Madame Pascale MARTIN, Président de Chambre, a fait un rapport oral à l'audience, avant les plaidoiries.

Ces magistrats ont rendu compte des plaidoiries dans le délibéré de la cour, composée de :

Madame Pascale MARTIN, Président de Chambre

Madame Ghislaine POIRINE, Conseiller faisant fonction de Président

Madame Isabelle MARTI, Président de Chambre suppléant

Greffier lors des débats : Madame Florence ALLEMANN-FAGNI.

Les parties ont été avisées que le prononcé de la décision aurait lieu par mise à disposition au greffe le 24 Février 2023, délibéré prorogé en raison de la survenance d'une difficulté dans la mise en oeuvre de la décision au 10 Mars 2023.

ARRÊT

REPUTE CONTRADICTOIRE

Prononcé par mise à disposition au greffe le 10 Mars 2023.

Signé par Madame Pascale MARTIN, Président de Chambre et Madame Florence ALLEMANN-FAGNI, greffier auquel la minute de la décision a été remise par le magistrat signataire.

* * * * * * * * * *

FAITS ET PROCÉDURE

M. [L] [S] était engagé à compter du 20 novembre 2012 en qualité de technicien de maintenance, niveau II, échelon 3, coefficient 230, par contrat à durée déterminée pour accroissement temporaire d'activité par la SARL PMS Marseille.

Le 1er décembre 2012 les relations contractuelles se poursuivaient dans le cadre d'un contrat de travail à durée indéterminée avec une rémunération fixe mensuelle brute de 1.923,03 euros pour une durée de 151,67 heures mensuelles.

Par avenant du 1er mars 2013 il était prévu au contrat de travail, outre la rémunération fixe mensuelle brute de 1.923,03 euros, une rémunération variable annexée sur le chiffre d'affaires hors taxes de la société.

Par avenant n°2 au contrat de travail à durée indéterminée la rémunération brute mensuelle était portée à la somme mensuelle de 2 300 €.

La convention collective nationale applicable était celle des magasins prestataires de services de cuisine à usage domestique.

Le 2 décembre 2016 une procédure de sauvegarde était prononcée par le tribunal de commerce de Castres à l'encontre de la société PMS Marseille.

M. [R] [N] était désigné administrateur judiciaire et M° [X], mandataire judiciaire.

━━━━━━

• _Consigne 1_
Selon l'extrait de l'arrêt, quel tribunal a prononcé la procédure de sauvegarde contre la société PMS Marseille ?
• _Consigne 2_
Donnez la suite de l'extrait de l'arrêt, à partir de sa dernière phrase.
La liste ci-dessous provient d'une source distincte de l'extrait de l'arrêt.

• _Données fournies_

━━━━━━

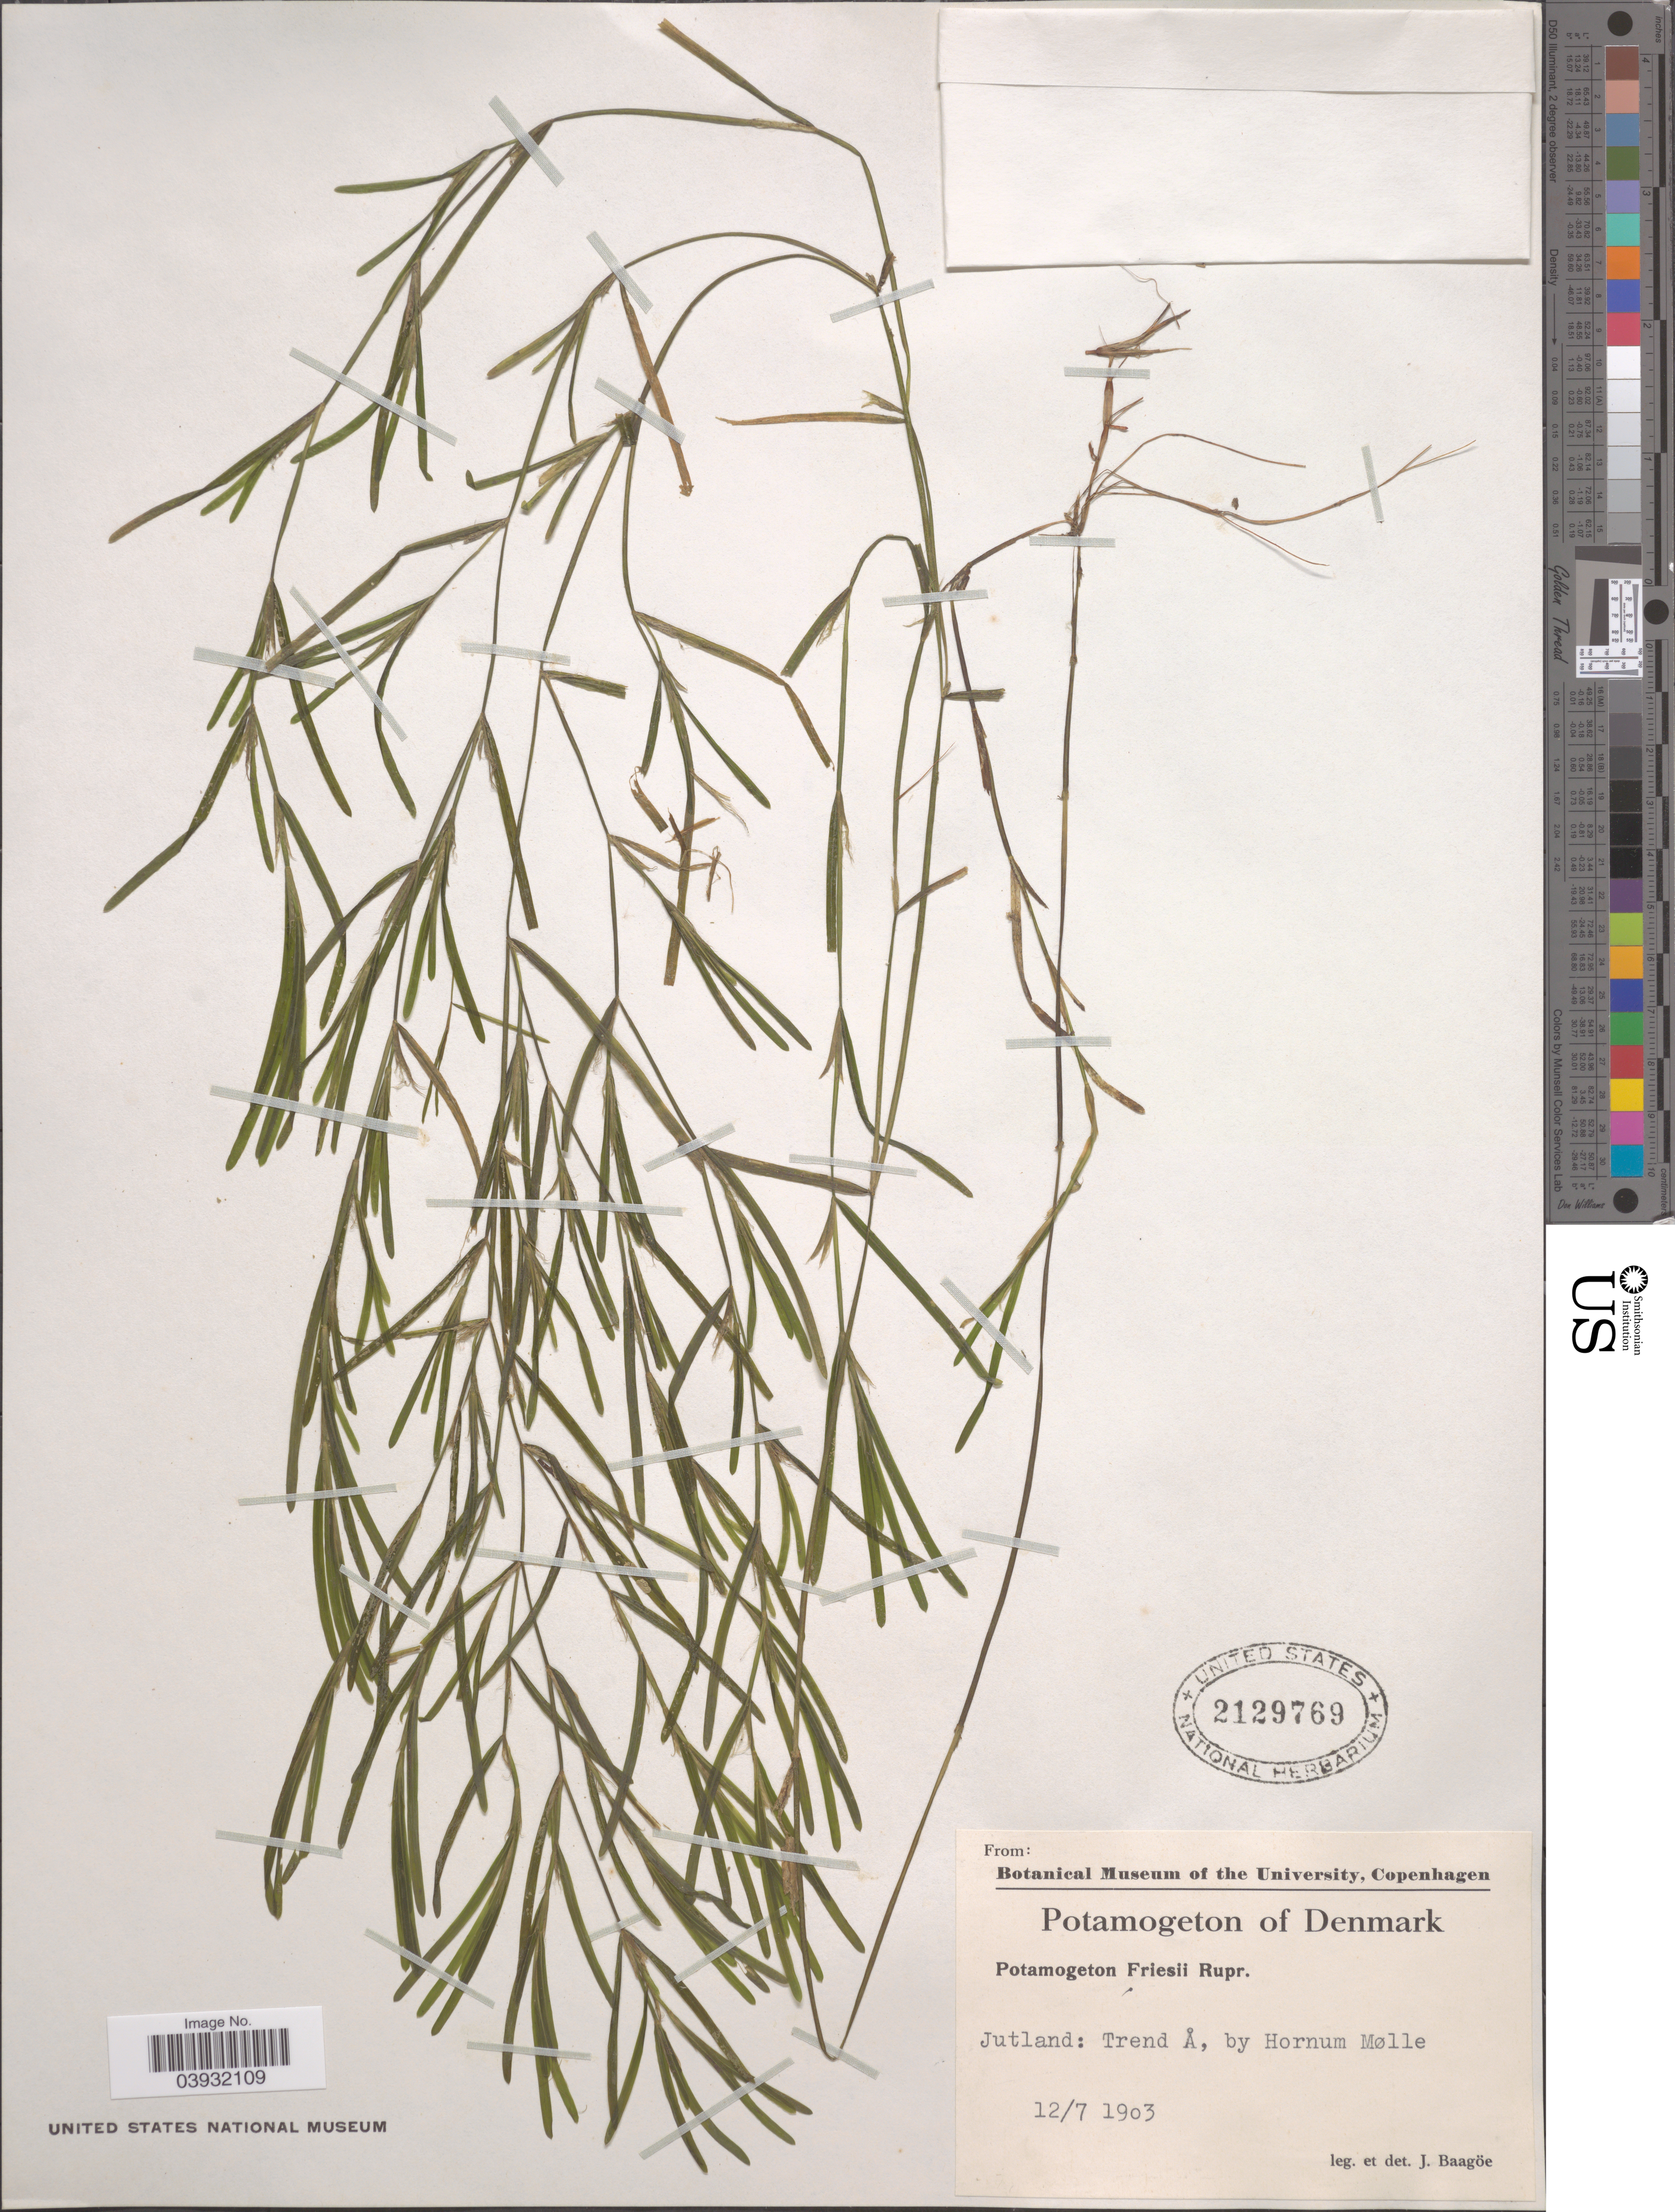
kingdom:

━━━━━━

• _Réponse rédigée 1_
Le tribunal de commerce de Castres.

• _Réponse rédigée 2_
M. [S] était désigné le 20 février 2017 en qualité de représentant des salariés dans le cadre de la procédure collective.

La liquidation judiciaire a été prononcée sans poursuite d'activité par décision du 7 juillet 2017 et le même jour le salarié était convoqué par le mandataire liquidateur à un entretien préalable au licenciement pour motif économique fixé au 18 juillet 2017.

Le 19 juillet 2017, Me [X] sollicitait la DIRECCTE l'autorisation de licencier le salarié par rupture conventionnelle et adressait au salarié un contrat de sécurisation professionnelle. Par décision du du 1er août 2017, l'inspecteur du travail refusait l'autorisation faute de consultation des délégués du personnel.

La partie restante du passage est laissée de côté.